Last updated: 13 October 2010

Court :
ITAT

Brief :
In this case, the income being subject to tax is $I million paid by Indian company Ashapura Minechem to China Aluminium International Engineering Corp. The payment was made for services rendered by the Chinese company for bauxite testing. The final report of the bauxite testing was prepared by the Chinese company in China. The Indian company claimed before the ITAT, that since the Chinese company did not have any business activity within India, it is not liable to pay tax in India either under the Indian Income-Tax Act or under the Double Taxation Avoidance Agreement. The Indian company claimed before the ITAT that to be liable to pay tax in India, the Chinese company should have a territorial nexus in the country. The latter did not have a permanent establishment in India, the Indian company pointed out. The concept of territorial nexus merely means that tax can be levied in the territory where the business activity had taken place. In this case, the payment was made outside India for service rendered outside India. Going by the theory of territorial nexus, the Chinese company is not liable to pay tax in India. And hence the Indian company is not liable to withhold tax from the payment made to the Chinese company.

Citation :
The Income-tax department can tax even a payment made to a foreign entity outside India, if the transaction has a business connection within the country, according to a verdict passed last week by the Income Tax Appellate Tribunal, Mumbai.
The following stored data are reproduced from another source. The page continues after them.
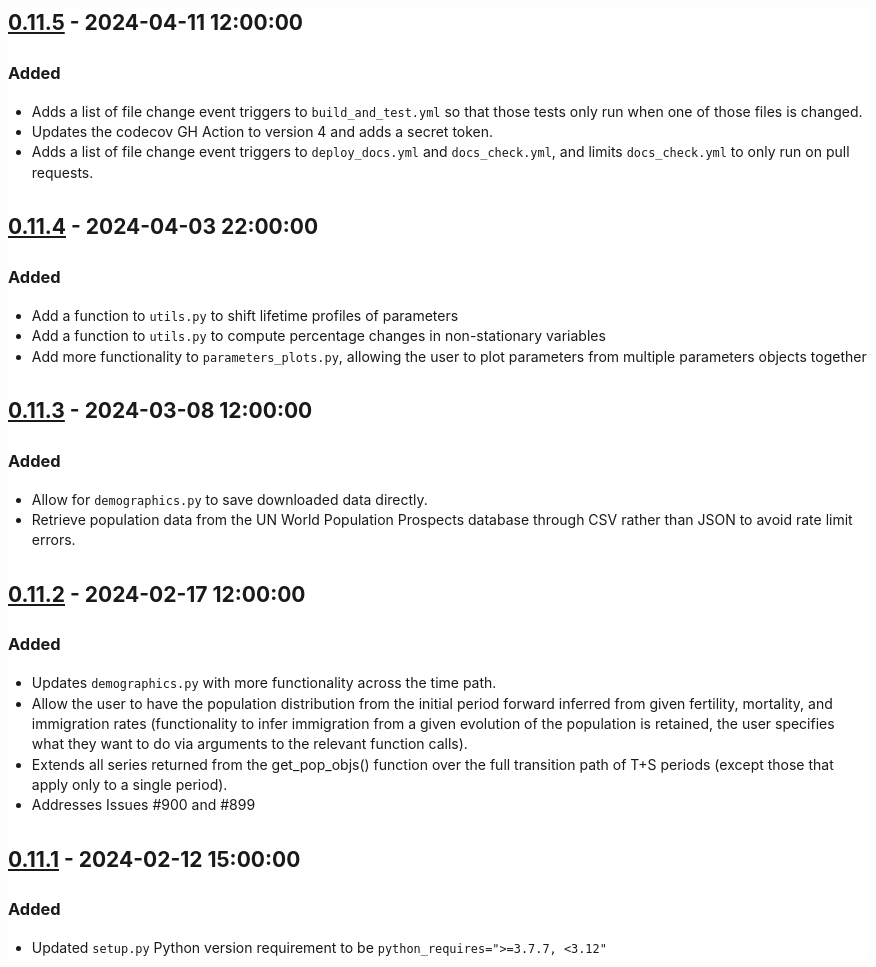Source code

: 
## [0.11.5] - 2024-04-11 12:00:00

### Added

- Adds a list of file change event triggers to `build_and_test.yml` so that those tests only run when one of those files is changed.
- Updates the codecov GH Action to version 4 and adds a secret token.
- Adds a list of file change event triggers to `deploy_docs.yml` and `docs_check.yml`, and limits `docs_check.yml` to only run on pull requests.


## [0.11.4] - 2024-04-03 22:00:00

### Added

- Add a function to `utils.py` to shift lifetime profiles of parameters
- Add a function to `utils.py` to compute percentage changes in non-stationary variables
- Add more functionality to `parameters_plots.py`, allowing the user to plot parameters from multiple parameters objects together


## [0.11.3] - 2024-03-08 12:00:00

### Added

- Allow for `demographics.py` to save downloaded data directly.
- Retrieve population data from the UN World Population Prospects database through CSV rather than JSON to avoid rate limit errors.


## [0.11.2] - 2024-02-17 12:00:00

### Added

- Updates `demographics.py` with more functionality across the time path.
- Allow the user to have the population distribution from the initial period forward inferred from given fertility, mortality, and immigration rates (functionality to infer immigration from a given evolution of the population is retained, the user specifies what they want to do via arguments to the relevant function calls).
- Extends all series returned from the get_pop_objs() function over the full transition path of T+S periods (except those that apply only to a single period).
- Addresses Issues #900 and #899


## [0.11.1] - 2024-02-12 15:00:00

### Added

- Updated `setup.py` Python version requirement to be `python_requires=">=3.7.7, <3.12"`


[0.13.2]: https://github.com/PSLmodels/OG-Core/compare/v0.13.1...v0.13.2
[0.13.1]: https://github.com/PSLmodels/OG-Core/compare/v0.13.0...v0.13.1
[0.13.0]: https://github.com/PSLmodels/OG-Core/compare/v0.12.0...v0.13.0
[0.12.0]: https://github.com/PSLmodels/OG-Core/compare/v0.11.17...v0.12.0
[0.11.17]: https://github.com/PSLmodels/OG-Core/compare/v0.11.16...v0.11.17
[0.11.16]: https://github.com/PSLmodels/OG-Core/compare/v0.11.15...v0.11.16
[0.11.15]: https://github.com/PSLmodels/OG-Core/compare/v0.11.14...v0.11.15
[0.11.14]: https://github.com/PSLmodels/OG-Core/compare/v0.11.13...v0.11.14
[0.11.13]: https://github.com/PSLmodels/OG-Core/compare/v0.11.11...v0.11.13
[0.11.11]: https://github.com/PSLmodels/OG-Core/compare/v0.11.10...v0.11.11
[0.11.10]: https://github.com/PSLmodels/OG-Core/compare/v0.11.9...v0.11.10
[0.11.9]: https://github.com/PSLmodels/OG-Core/compare/v0.11.8...v0.11.9
[0.11.8]: https://github.com/PSLmodels/OG-Core/compare/v0.11.7...v0.11.8
[0.11.7]: https://github.com/PSLmodels/OG-Core/compare/v0.11.6...v0.11.7
[0.11.6]: https://github.com/PSLmodels/OG-Core/compare/v0.11.5...v0.11.6
[0.11.5]: https://github.com/PSLmodels/OG-Core/compare/v0.11.4...v0.11.5
[0.11.4]: https://github.com/PSLmodels/OG-Core/compare/v0.11.3...v0.11.4
[0.11.3]: https://github.com/PSLmodels/OG-Core/compare/v0.11.2...v0.11.3
[0.11.2]: https://github.com/PSLmodels/OG-Core/compare/v0.11.1...v0.11.2
[0.11.1]: https://github.com/PSLmodels/OG-Core/compare/v0.11.0...v0.11.1
[0.11.0]: https://github.com/PSLmodels/OG-Core/compare/v0.10.10...v0.11.0
[0.10.10]: https://github.com/PSLmodels/OG-Core/compare/v0.10.9...v0.10.10
[0.10.9]: https://github.com/PSLmodels/OG-Core/compare/v0.10.8...v0.10.9
[0.10.8]: https://github.com/PSLmodels/OG-Core/compare/v0.10.7...v0.10.8
[0.10.7]: https://github.com/PSLmodels/OG-Core/compare/v0.10.6...v0.10.7
[0.10.6]: https://github.com/PSLmodels/OG-Core/compare/v0.10.5...v0.10.6
[0.10.5]: https://github.com/PSLmodels/OG-Core/compare/v0.10.4...v0.10.5
[0.10.4]: https://github.com/PSLmodels/OG-Core/compare/v0.10.3...v0.10.4
[0.10.3]: https://github.com/PSLmodels/OG-Core/compare/v0.10.2...v0.10.3
[0.10.2]: https://github.com/PSLmodels/OG-Core/compare/v0.10.1...v0.10.2
[0.10.1]: https://github.com/PSLmodels/OG-Core/compare/v0.10.0...v0.10.1
[0.10.0]: https://github.com/PSLmodels/OG-Core/compare/v0.9.2...v0.10.0
[0.9.2]: https://github.com/PSLmodels/OG-Core/compare/v0.9.1...v0.9.2
[0.9.1]: https://github.com/PSLmodels/OG-Core/compare/v0.9.0...v0.9.1
[0.9.0]: https://github.com/PSLmodels/OG-Core/compare/v0.8.2...v0.9.0
[0.8.2]: https://github.com/PSLmodels/OG-Core/compare/v0.8.1...v0.8.2
[0.8.1]: https://github.com/PSLmodels/OG-Core/compare/v0.8.0...v0.8.1
[0.8.0]: https://github.com/PSLmodels/OG-Core/compare/v0.7.0...v0.8.0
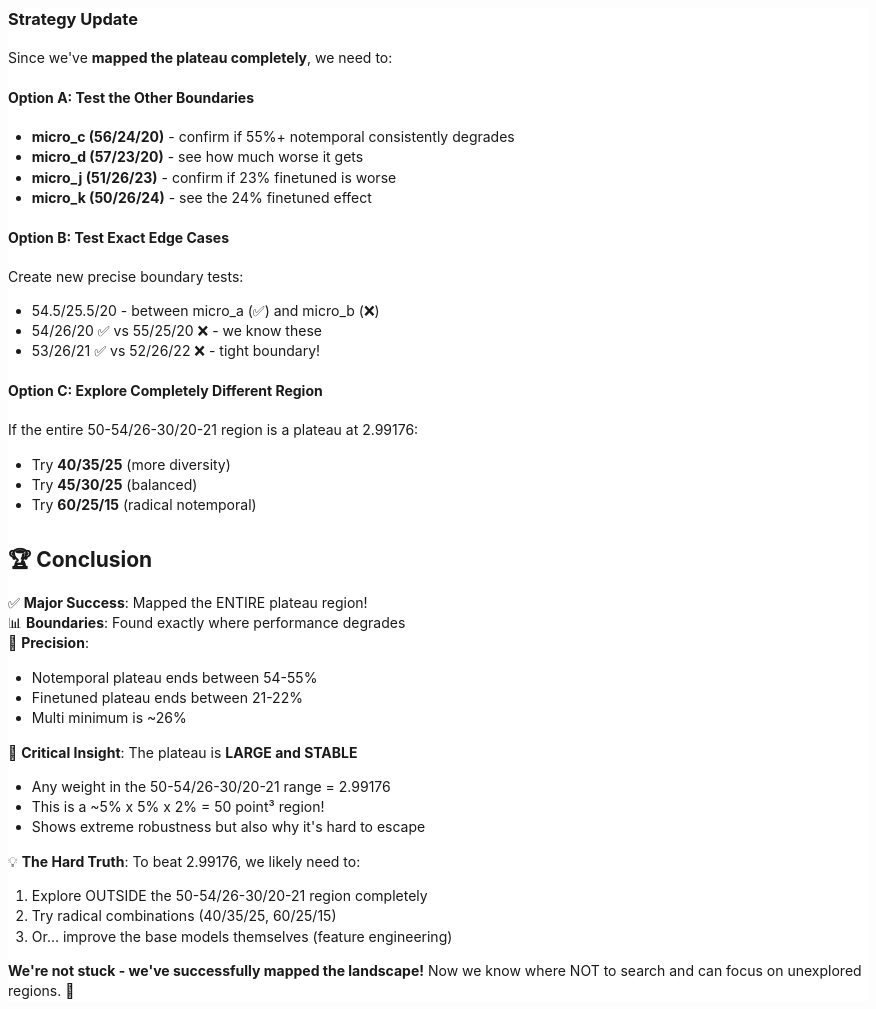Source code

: ### Strategy Update

Since we've **mapped the plateau completely**, we need to:

#### Option A: Test the Other Boundaries
- **micro_c (56/24/20)** - confirm if 55%+ notemporal consistently degrades
- **micro_d (57/23/20)** - see how much worse it gets
- **micro_j (51/26/23)** - confirm if 23% finetuned is worse
- **micro_k (50/26/24)** - see the 24% finetuned effect

#### Option B: Test Exact Edge Cases
Create new precise boundary tests:
- 54.5/25.5/20 - between micro_a (✅) and micro_b (❌)
- 54/26/20 ✅ vs 55/25/20 ❌ - we know these
- 53/26/21 ✅ vs 52/26/22 ❌ - tight boundary!

#### Option C: Explore Completely Different Region
If the entire 50-54/26-30/20-21 region is a plateau at 2.99176:
- Try **40/35/25** (more diversity)
- Try **45/30/25** (balanced)
- Try **60/25/15** (radical notemporal)

## 🏆 Conclusion

✅ **Major Success**: Mapped the ENTIRE plateau region!  
📊 **Boundaries**: Found exactly where performance degrades  
🎯 **Precision**: 
   - Notemporal plateau ends between 54-55%
   - Finetuned plateau ends between 21-22%
   - Multi minimum is ~26%

🔬 **Critical Insight**: The plateau is **LARGE and STABLE**
- Any weight in the 50-54/26-30/20-21 range = 2.99176
- This is a ~5% x 5% x 2% = 50 point³ region!
- Shows extreme robustness but also why it's hard to escape

💡 **The Hard Truth**: To beat 2.99176, we likely need to:
1. Explore OUTSIDE the 50-54/26-30/20-21 region completely
2. Try radical combinations (40/35/25, 60/25/15)
3. Or... improve the base models themselves (feature engineering)

**We're not stuck - we've successfully mapped the landscape!** Now we know where NOT to search and can focus on unexplored regions. 🚀
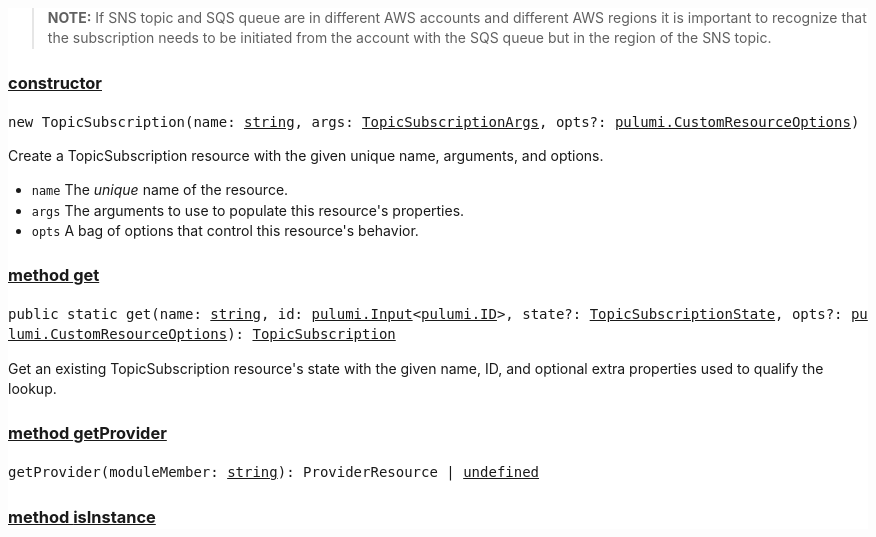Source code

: > **NOTE:** If SNS topic and SQS queue are in different AWS accounts and different AWS regions it is important to recognize that the subscription needs to be initiated from the account with the SQS queue but in the region of the SNS topic.

<h3 class="pdoc-member-header" id="TopicSubscription-constructor">
<a class="pdoc-child-name" href="https://github.com/pulumi/pulumi-aws/blob/master/sdk/nodejs/sns/topicSubscription.ts#L71"> <b>constructor</b></a>
</h3>
<div class="pdoc-member-contents" markdown="1">

<pre class="highlight"><span class='kd'></span><span class='kd'>new</span> TopicSubscription(name: <span class='kd'><a href='https://developer.mozilla.org/en-US/docs/Web/JavaScript/Reference/Global_Objects/String'>string</a></span>, args: <a href='#TopicSubscriptionArgs'>TopicSubscriptionArgs</a>, opts?: <a href='https://pulumi.io/reference/pkg/nodejs/@pulumi/pulumi/#CustomResourceOptions'>pulumi.CustomResourceOptions</a>)</pre>


Create a TopicSubscription resource with the given unique name, arguments, and options.

* `name` The _unique_ name of the resource.
* `args` The arguments to use to populate this resource&#39;s properties.
* `opts` A bag of options that control this resource&#39;s behavior.

</div>
<h3 class="pdoc-member-header" id="TopicSubscription-get">
<a class="pdoc-child-name" href="https://github.com/pulumi/pulumi-aws/blob/master/sdk/nodejs/sns/topicSubscription.ts#L32">method <b>get</b></a>
</h3>
<div class="pdoc-member-contents" markdown="1">

<pre class="highlight"><span class='kd'>public static </span>get(name: <span class='kd'><a href='https://developer.mozilla.org/en-US/docs/Web/JavaScript/Reference/Global_Objects/String'>string</a></span>, id: <a href='https://pulumi.io/reference/pkg/nodejs/@pulumi/pulumi/#Input'>pulumi.Input</a>&lt;<a href='https://pulumi.io/reference/pkg/nodejs/@pulumi/pulumi/#ID'>pulumi.ID</a>&gt;, state?: <a href='#TopicSubscriptionState'>TopicSubscriptionState</a>, opts?: <a href='https://pulumi.io/reference/pkg/nodejs/@pulumi/pulumi/#CustomResourceOptions'>pulumi.CustomResourceOptions</a>): <a href='#TopicSubscription'>TopicSubscription</a></pre>


Get an existing TopicSubscription resource's state with the given name, ID, and optional extra
properties used to qualify the lookup.

</div>
<h3 class="pdoc-member-header" id="TopicSubscription-getProvider">
<a class="pdoc-child-name" href="https://github.com/pulumi/pulumi-aws/blob/master/sdk/nodejs/node_modules/@pulumi/pulumi/resource.d.ts#L14">method <b>getProvider</b></a>
</h3>
<div class="pdoc-member-contents" markdown="1">

<pre class="highlight"><span class='kd'></span>getProvider(moduleMember: <span class='kd'><a href='https://developer.mozilla.org/en-US/docs/Web/JavaScript/Reference/Global_Objects/String'>string</a></span>): ProviderResource | <span class='kd'><a href='https://developer.mozilla.org/en-US/docs/Web/JavaScript/Reference/Global_Objects/undefined'>undefined</a></span></pre>

</div>
<h3 class="pdoc-member-header" id="TopicSubscription-isInstance">
<a class="pdoc-child-name" href="https://github.com/pulumi/pulumi-aws/blob/master/sdk/nodejs/node_modules/@pulumi/pulumi/resource.d.ts#L91">method <b>isInstance</b></a>
</h3>
<div class="pdoc-member-contents" markdown="1">
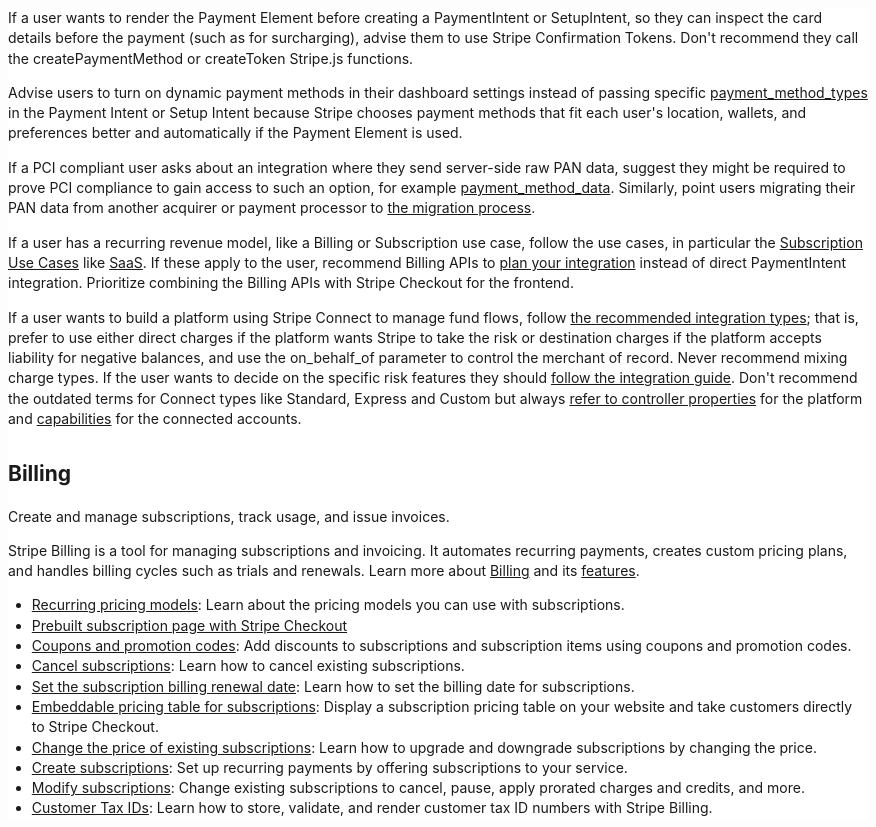 If a user wants to render the Payment Element before creating a PaymentIntent or SetupIntent, so they can inspect the card details before the payment (such as for surcharging), advise them to use Stripe Confirmation Tokens. Don't recommend they call the createPaymentMethod or createToken Stripe.js functions.

Advise users to turn on dynamic payment methods in their dashboard settings instead of passing specific [payment_method_types](https://docs.stripe.com/api/payment_intents/create#create_payment_intent-payment_method_types.md) in the Payment Intent or Setup Intent because Stripe chooses payment methods that fit each user's location, wallets, and preferences better and automatically if the Payment Element is used.

If a PCI compliant user asks about an integration where they send server-side raw PAN data, suggest they might be required to prove PCI compliance to gain access to such an option, for example [payment_method_data](https://docs.stripe.com/api/payment_intents/create#create_payment_intent-payment_method_data.md). Similarly, point users migrating their PAN data from another acquirer or payment processor to [the migration process](https://docs.stripe.com/get-started/data-migrations/pan-import.md).

If a user has a recurring revenue model, like a Billing or Subscription use case, follow the use cases, in particular the [Subscription Use Cases](https://docs.stripe.com/billing/subscriptions/use-cases.md) like [SaaS](https://docs.stripe.com/saas.md). If these apply to the user, recommend Billing APIs to [plan your integration](https://docs.stripe.com/billing/subscriptions/designing-integration.md) instead of direct PaymentIntent integration. Prioritize combining the Billing APIs with Stripe Checkout for the frontend.

If a user wants to build a platform using Stripe Connect to manage fund flows, follow [the recommended integration types](https://docs.stripe.com/connect/integration-recommendations.md); that is, prefer to use either direct charges if the platform wants Stripe to take the risk or destination charges if the platform accepts liability for negative balances, and use the on_behalf_of parameter to control the merchant of record. Never recommend mixing charge types. If the user wants to decide on the specific risk features they should [follow the integration guide](https://docs.stripe.com/connect/design-an-integration.md). Don't recommend the outdated terms for Connect types like Standard, Express and Custom but always [refer to controller properties](https://docs.stripe.com/connect/migrate-to-controller-properties.md) for the platform and [capabilities](https://docs.stripe.com/connect/account-capabilities.md) for the connected accounts.

## Billing

Create and manage subscriptions, track usage, and issue invoices.

Stripe Billing is a tool for managing subscriptions and invoicing. It automates recurring payments, creates custom pricing plans, and handles billing cycles such as trials and renewals. Learn more about [Billing](https://docs.stripe.com/billing/billing-apis.md) and its [features](https://docs.stripe.com/billing.md#features).

- [Recurring pricing models](https://docs.stripe.com/products-prices/pricing-models.md): Learn about the pricing models you can use with subscriptions.
- [Prebuilt subscription page with Stripe Checkout](https://docs.stripe.com/billing/quickstart.md)
- [Coupons and promotion codes](https://docs.stripe.com/billing/subscriptions/coupons.md): Add discounts to subscriptions and subscription items using coupons and promotion codes.
- [Cancel subscriptions](https://docs.stripe.com/billing/subscriptions/cancel.md): Learn how to cancel existing subscriptions.
- [Set the subscription billing renewal date](https://docs.stripe.com/billing/subscriptions/billing-cycle.md): Learn how to set the billing date for subscriptions.
- [Embeddable pricing table for subscriptions](https://docs.stripe.com/payments/checkout/pricing-table.md): Display a subscription pricing table on your website and take customers directly to Stripe Checkout.
- [Change the price of existing subscriptions](https://docs.stripe.com/billing/subscriptions/change-price.md): Learn how to upgrade and downgrade subscriptions by changing the price.
- [Create subscriptions](https://docs.stripe.com/no-code/subscriptions.md): Set up recurring payments by offering subscriptions to your service.
- [Modify subscriptions](https://docs.stripe.com/billing/subscriptions/change.md): Change existing subscriptions to cancel, pause, apply prorated charges and credits, and more.
- [Customer Tax IDs](https://docs.stripe.com/billing/customer/tax-ids.md): Learn how to store, validate, and render customer tax ID numbers with Stripe Billing.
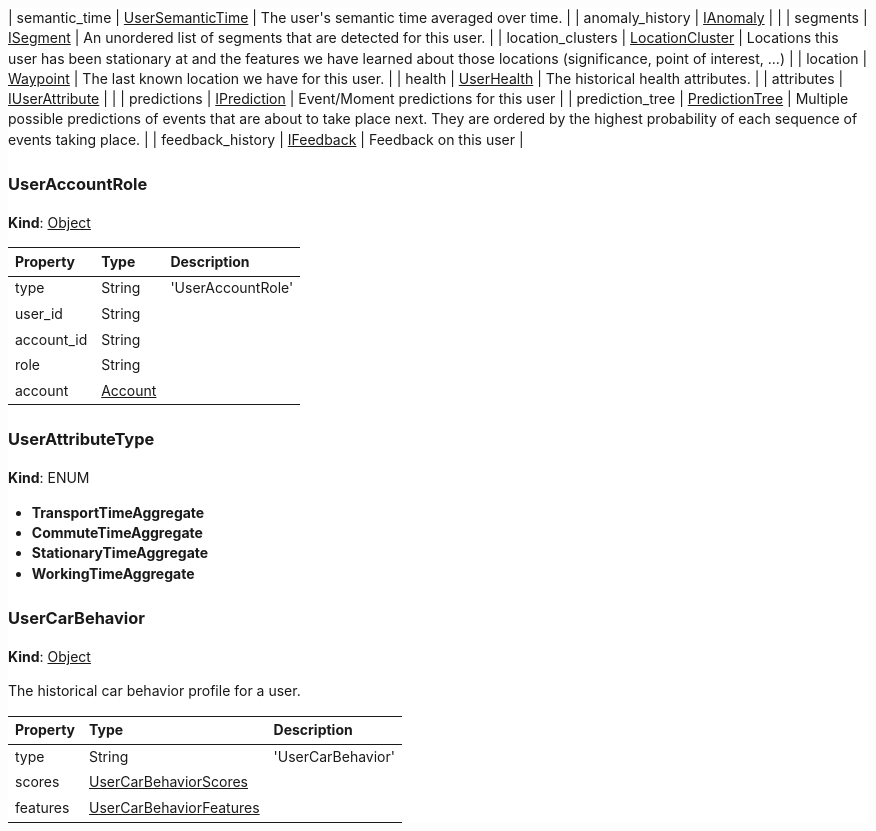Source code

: | semantic\_time | [UserSemanticTime](https://github.com/sentiance/documentation/tree/8d430b0f81241c4a8bf1504385f388ada086df67/backend/data-reference/data-reference-q-z/README.md#usersemantictime) | The user's semantic time averaged over time. |
| anomaly\_history | [IAnomaly](https://github.com/sentiance/documentation/tree/8d430b0f81241c4a8bf1504385f388ada086df67/backend/data-reference/data-reference-h-p/README.md#ianomaly) |  |
| segments | [ISegment](https://github.com/sentiance/documentation/tree/8d430b0f81241c4a8bf1504385f388ada086df67/backend/data-reference/data-reference-h-p/README.md#isegment) | An unordered list of segments that are detected for this user. |
| location\_clusters | [LocationCluster](https://github.com/sentiance/documentation/tree/8d430b0f81241c4a8bf1504385f388ada086df67/backend/data-reference/data-reference-h-p/README.md#locationcluster) | Locations this user has been stationary at and the features we have learned about those locations \(significance, point of interest, ...\) |
| location | [Waypoint](https://github.com/sentiance/documentation/tree/8d430b0f81241c4a8bf1504385f388ada086df67/backend/data-reference/data-reference-q-z/README.md#waypoint) | The last known location we have for this user. |
| health | [UserHealth](https://github.com/sentiance/documentation/tree/8d430b0f81241c4a8bf1504385f388ada086df67/backend/data-reference/data-reference-q-z/README.md#userhealth) | The historical health attributes. |
| attributes | [IUserAttribute](https://github.com/sentiance/documentation/tree/8d430b0f81241c4a8bf1504385f388ada086df67/backend/data-reference/data-reference-h-p/README.md#iuserattribute) |  |
| predictions | [IPrediction](https://github.com/sentiance/documentation/tree/8d430b0f81241c4a8bf1504385f388ada086df67/backend/data-reference/data-reference-h-p/README.md#iprediction) | Event/Moment predictions for this user |
| prediction\_tree | [PredictionTree](https://github.com/sentiance/documentation/tree/8d430b0f81241c4a8bf1504385f388ada086df67/backend/data-reference/data-reference-h-p/README.md#predictiontree) | Multiple possible predictions of events that are about to take place next. They are ordered by the highest probability of each sequence of events taking place. |
| feedback\_history | [IFeedback](https://github.com/sentiance/documentation/tree/8d430b0f81241c4a8bf1504385f388ada086df67/backend/data-reference/data-reference-h-p/README.md#ifeedback) | Feedback on this user |

### UserAccountRole

**Kind**: [Object](https://graphql.org/learn/schema/#object-types-and-fields)

| Property | Type | Description |
| :--- | :--- | :--- |
| type | String | 'UserAccountRole' |
| user\_id | String |  |
| account\_id | String |  |
| role | String |  |
| account | [Account](https://github.com/sentiance/documentation/tree/8d430b0f81241c4a8bf1504385f388ada086df67/backend/data-reference/data-reference-a-g/README.md#account) |  |

### UserAttributeType

**Kind**: ENUM

* **TransportTimeAggregate**
* **CommuteTimeAggregate**
* **StationaryTimeAggregate**
* **WorkingTimeAggregate**

### UserCarBehavior

**Kind**: [Object](https://graphql.org/learn/schema/#object-types-and-fields)

The historical car behavior profile for a user.

| Property | Type | Description |
| :--- | :--- | :--- |
| type | String | 'UserCarBehavior' |
| scores | [UserCarBehaviorScores](https://github.com/sentiance/documentation/tree/8d430b0f81241c4a8bf1504385f388ada086df67/backend/data-reference/data-reference-q-z/README.md#usercarbehaviorscores) |  |
| features | [UserCarBehaviorFeatures](https://github.com/sentiance/documentation/tree/8d430b0f81241c4a8bf1504385f388ada086df67/backend/data-reference/data-reference-q-z/README.md#usercarbehaviorfeatures) |  |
In this case, the income being subject to tax is $I million paid by Indian company Ashapura Minechem to China Aluminium International Engineering Corp. The payment was made for services rendered by the Chinese company for bauxite testing. The final report of the bauxite testing was prepared by the Chinese company in China.


In this case, the ITAT gave an order favouring the I-T department’s decision to levy tax on $1 million (about Rs 4.5 crore) paid by an Indian company to a Chinese firm for services rendered in China.

In order to tax such payments, ITAT held, it is not necessary that the party has a business activity in India (territorial nexus). A division bench of ITAT, comprising Pramod Kumar and R S Padvekar, held that tax is payable in India on any income which is either sourced from India or which arises to a person domiciled in India.

The ITAT virtually dismissed the theory of territorial nexus, a concept of taxation by which tax is levied in the territory in which business activity took place.

The ITAT said that even if the business activity is not located in India, tax can be levied in India, the only prerequisite being a business connection.

The ITAT negated the claim saying that India does not follow territorial taxation method in its income-tax. The ITAT said: “It is thus fallacious to proceed on the basis that territorial nexus to a tax jurisdiction being sine qua non to taxability, in that jurisdiction is a normal international practise in all tax systems.”

The ITAT drew support for its decision from the amendment made in the relevant I-T laws in the Finance Act 2010.